• _Excerpted text_:
------------------------------------------------------------------------

Overcome with grief and anger, Jinbo is quickly recruited by the remnants of the rebels, but they’re a questionable crew.  Their former leader has suffered a catastrophic failure of nerve and wants to turn himself in.  One undefeated spirit has started to succumb to a combination of religious mania and sexual aggression, eventually raping the group’s lone swordswoman.  Another fighter is a devoted family man but, just as he is about to leave home for a climactic showdown, he murders his wife and children in their sleep in order to “spare” them the suffering that would follow his death.

The rebels, thus, live in a world in constant turmoil, unlike Sakai and his loyal samurai deputy, the Great Inspector Hojo (Ryutaro Otomo), who have a well thought-out plan and a disciplined force.  The only hope the rebels have is to trick Sakai and his forces into succumbing to chaos themselves when, with the ground unsteady under their feet, they will lost much of their advantage.

Kudo introduces the sense of disorder during the first fight in Jinbo’s house, which he films with a hand-held camera.  This contrast with the precisely locked-down camera placements of the castle scenes continues throughout the movie, as Kudo alternates between seemingly placid and apparently rushed set-ups and movements.

The movie’s climax brilliantly thrusts home the point.  The setting is Yoshiwara, the Edo district the shoguns had set aside for courtesans and brothels.  While prostitution was not exactly illegal at the time, it was tolerated only within purpose-built areas within large cities.  Like everything else under the Tokugawas, prostitution was hierarchical, with delicate, highly educated and pampered oiran, or courtesans, at the top and cheaper prostitutes down the scale.  Even the oiran, who only left their homes accompanied by large retinues taking sl-o-o-o-w-w steps, had gradations: The fancier the hair and its ornamentations, the wealthier and more powerful the courtesan’s patron.

------------------------------------------------------------------------

• _Information given_:
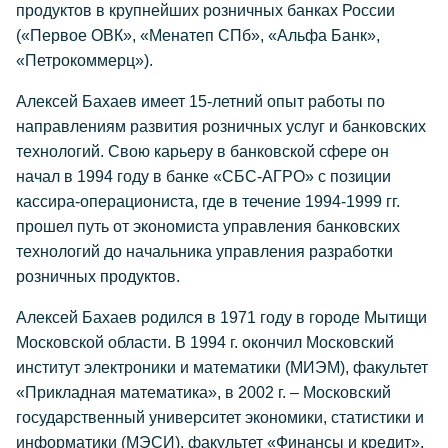
продуктов в крупнейших розничных банках России
(«Первое ОВК», «Менатеп СПб», «Альфа Банк»,
«Петрокоммерц»).
Алексей Бахаев имеет 15-летний опыт работы по
направлениям развития розничных услуг и банковских
технологий. Свою карьеру в банковской сфере он
начал в 1994 году в банке «СБС-АГРО» с позиции
кассира-операциониста, где в течение 1994-1999 гг.
прошел путь от экономиста управления банковских
технологий до начальника управления разработки
розничных продуктов.
Алексей Бахаев родился в 1971 году в городе Мытищи
Московской области. В 1994 г. окончил Московский
институт электроники и математики (МИЭМ), факультет
«Прикладная математика», в 2002 г. – Московский
государственный университет экономики, статистики и
информатики (МЭСИ), факультет «Финансы и кредит».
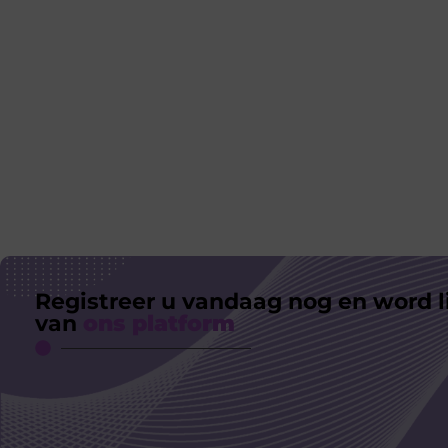
Registreer u vandaag nog en word l
van
ons platform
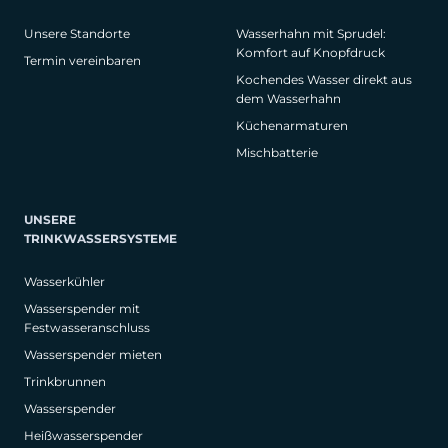
Unsere Standorte
Wasserhahn mit Sprudel:
Komfort auf Knopfdruck
Termin vereinbaren
Kochendes Wasser direkt aus
dem Wasserhahn
Küchenarmaturen
Mischbatterie
UNSERE
TRINKWASSERSYSTEME
Wasserkühler
Wasserspender mit
Festwasseranschluss
Wasserspender mieten
Trinkbrunnen
Wasserspender
Heißwasserspender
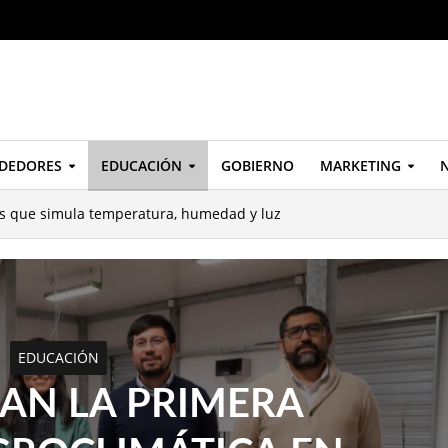
DEDORES
EDUCACIÓN
GOBIERNO
MARKETING
N
ns que simula temperatura, humedad y luz
EDUCACIÓN
AN LA PRIMERA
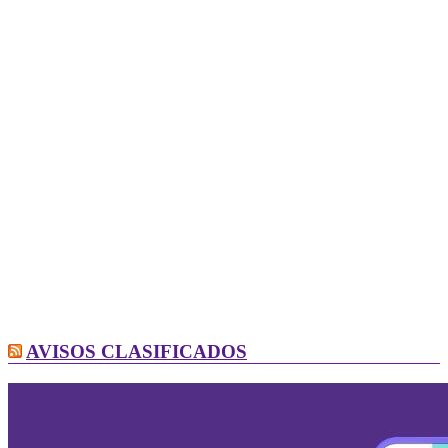
AVISOS CLASIFICADOS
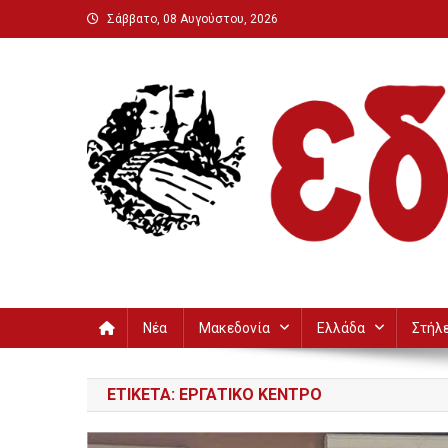
Μεταπηδήστε
Σάββατο, 08 Αυγούστου, 2026
στο
περιεχόμενο
Εδεσσαϊκή
Νέα
Μακεδονία
Ελλάδα
Στήλ
ΕΤΙΚΈΤΑ:
ΕΡΓΑΤΙΚΌ ΚΈΝΤΡΟ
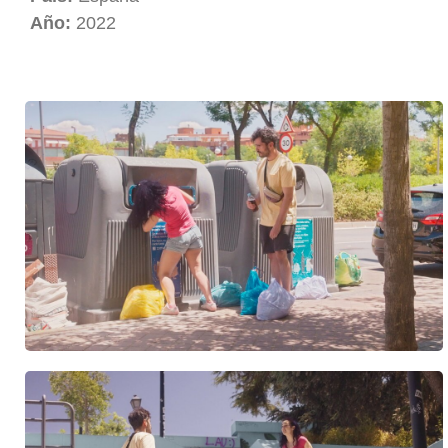
Año:
2022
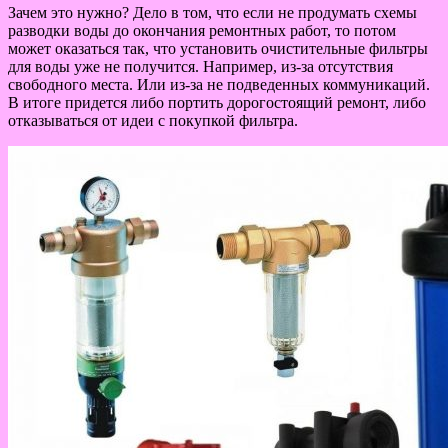
Зачем это нужно? Дело в том, что если не продумать схемы
разводки воды до окончания ремонтных работ, то потом
может оказаться так, что установить очистительные фильтры
для воды уже не получится. Например, из-за отсутствия
свободного места. Или из-за не подведенных коммуникаций.
В итоге придется либо портить дорогостоящий ремонт, либо
отказываться от идеи с покупкой фильтра.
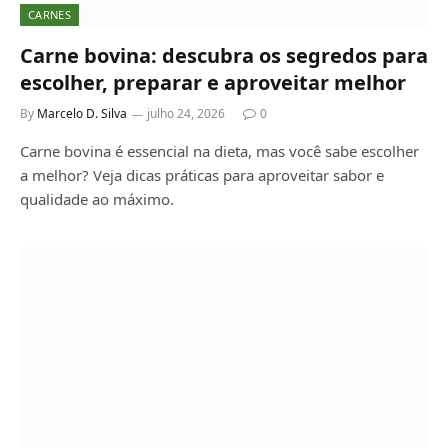
CARNES
Carne bovina: descubra os segredos para
escolher, preparar e aproveitar melhor
By
Marcelo D. Silva
julho 24, 2026
0
Carne bovina é essencial na dieta, mas você sabe escolher
a melhor? Veja dicas práticas para aproveitar sabor e
qualidade ao máximo.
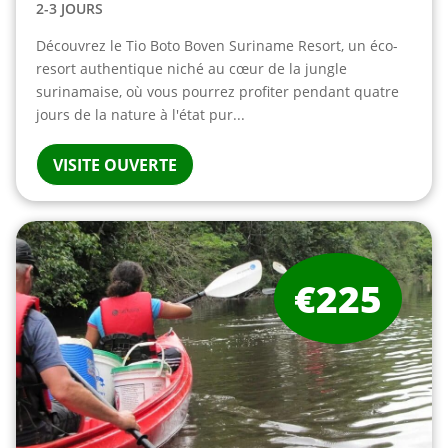
2-3 JOURS
Découvrez le Tio Boto Boven Suriname Resort, un éco-
resort authentique niché au cœur de la jungle
surinamaise, où vous pourrez profiter pendant quatre
jours de la nature à l'état pur...
VISITE OUVERTE
€225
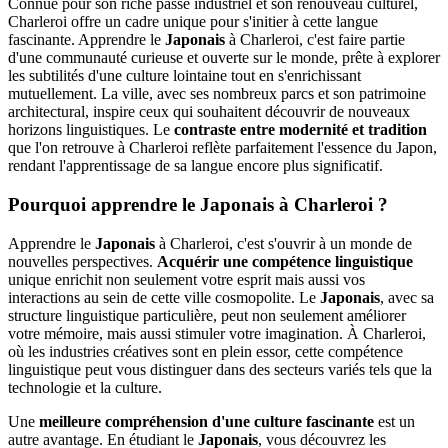
Connue pour son riche passé industriel et son renouveau culturel,
Charleroi offre un cadre unique pour s'initier à cette langue
fascinante. Apprendre le
Japonais
à Charleroi, c'est faire partie
d'une communauté curieuse et ouverte sur le monde, prête à explorer
les subtilités d'une culture lointaine tout en s'enrichissant
mutuellement. La ville, avec ses nombreux parcs et son patrimoine
architectural, inspire ceux qui souhaitent découvrir de nouveaux
horizons linguistiques. Le
contraste entre modernité et tradition
que l'on retrouve à Charleroi reflète parfaitement l'essence du Japon,
rendant l'apprentissage de sa langue encore plus significatif.
Pourquoi apprendre le Japonais à Charleroi ?
Apprendre le
Japonais
à Charleroi, c'est s'ouvrir à un monde de
nouvelles perspectives.
Acquérir une compétence linguistique
unique enrichit non seulement votre esprit mais aussi vos
interactions au sein de cette ville cosmopolite. Le
Japonais
, avec sa
structure linguistique particulière, peut non seulement améliorer
votre mémoire, mais aussi stimuler votre imagination. À Charleroi,
où les industries créatives sont en plein essor, cette compétence
linguistique peut vous distinguer dans des secteurs variés tels que la
technologie et la culture.
Une
meilleure compréhension d'une culture fascinante
est un
autre avantage. En étudiant le
Japonais
, vous découvrez les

------------------------------------------------------------------------

• _Directions_:
1. Does each statement agree with the film review excerpt? Answer yes or no for each one and quote the deciding words of the text. (a) Kudo films the first fight in Jinbo's house with a hand-held camera. (b) Under the Tokugawas, prostitution was illegal everywhere in Edo. (c) Hojo serves Sakai as a samurai deputy.
2. In the entries, swap "Wasserhahn" for "Zapfhahn" in the stretch from the line containing "Unsere Standorte" through the line containing "отказываться от идеи с покупкой фильтра.". Reproduce those lines with nothing else changed, and leave out the pictures.

• _Exercise solutions_:
1.
(a) Yes: "which he films with a hand-held camera"
(b) No: "While prostitution was not exactly illegal at the time, it was tolerated only within purpose-built areas within large cities."
(c) Yes: "his loyal samurai deputy, the Great Inspector Hojo (Ryutaro Otomo)"

2.
Unsere Standorte
Zapfhahn mit Sprudel:
Komfort auf Knopfdruck
Termin vereinbaren
Kochendes Wasser direkt aus
dem Zapfhahn
Küchenarmaturen
Mischbatterie
UNSERE
TRINKWASSERSYSTEME
Wasserkühler
Wasserspender mit
Festwasseranschluss
Wasserspender mieten
Trinkbrunnen
Wasserspender
Heißwasserspender
DEDORES
EDUCACIÓN
GOBIERNO
MARKETING
N
ns que simula temperatura, humedad y luz
EDUCACIÓN
AN LA PRIMERA
AVISOS CLASIFICADOS
Μεταπηδήστε
Σάββατο, 08 Αυγούστου, 2026
στο
περιεχόμενο
Εδεσσαϊκή
Νέα
Μακεδονία
Ελλάδα
Στήλ
ΕΤΙΚΈΤΑ:
ΕΡΓΑΤΙΚΌ ΚΈΝΤΡΟ
Año:
2022
Зачем это нужно? Дело в том, что если не продумать схемы
разводки воды до окончания ремонтных работ, то потом
может оказаться так, что установить очистительные фильтры
для воды уже не получится. Например, из-за отсутствия
свободного места. Или из-за не подведенных коммуникаций.
В итоге придется либо портить дорогостоящий ремонт, либо
отказываться от идеи с покупкой фильтра.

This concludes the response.